The US House Committee is calling on Intel, ARM, Microsoft, Apple, Amazon and some unnamed companies to respond to allegations surrounding the selective revealing of vital information regarding the CPU bugs. Aside from a few select companies, the vast majority of US companies were largely unaware of these bugs until the public unveiling in early January, leaving thousands unprepared.
The lack of pre-warning has led to many companies facing difficulties with their IT infrastructure. In a letter (via Tech Republic) directed at CEOs of leading tech firms, the leaders of the House of Representatives Committee on Energy and Commerce wrote that due to secrecy, many firms did not have enough time to properly assess the risk imposed by Spectre/Meltdown or take measures to protect themselves.
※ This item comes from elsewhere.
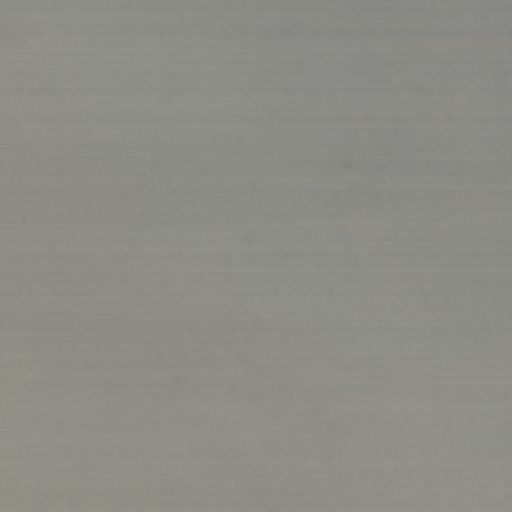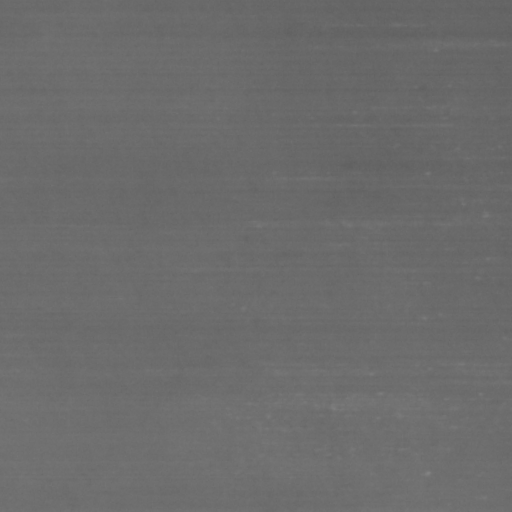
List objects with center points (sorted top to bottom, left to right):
crop: (256, 256)
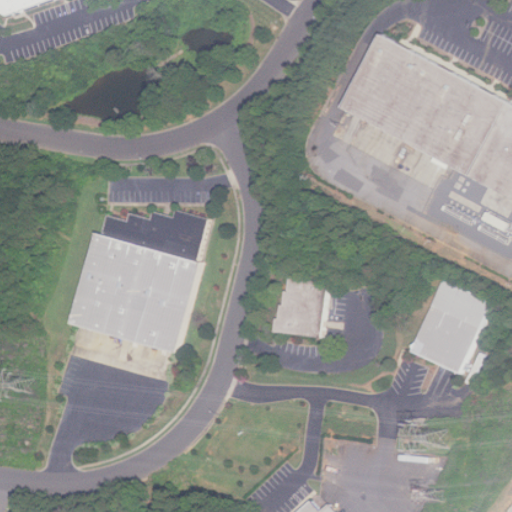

“While we acknowledge that critical vulnerabilities such as these create challenging trade-offs between disclosure and secrecy, as premature disclosure may give malicious actors time to exploit the vulnerabilities before mitigations are developed and deployed, we believe that this situation has shown the need for additional scrutiny regarding multi-party coordinated vulnerability disclosures”.
The letter acknowledges the need for secrecy so as not to give hackers the opportunity to exploit bugs before fixes are in place. However, the US house committee does want to know why an embargo was imposed after the flaws came to light in June 2017, who proposed it and when CERT was told about these vulnerabilities.
KitGuru Says: Intel has already set up various meetings with legislative staff members, so the company is on the ball when it comes to explaining the situation to government officials. Still, there is plenty to criticize about the approach taken here. Hopefully a situation like this never pops up again, but if it does, different tactics will need to be used so as not to catch so many off-guard.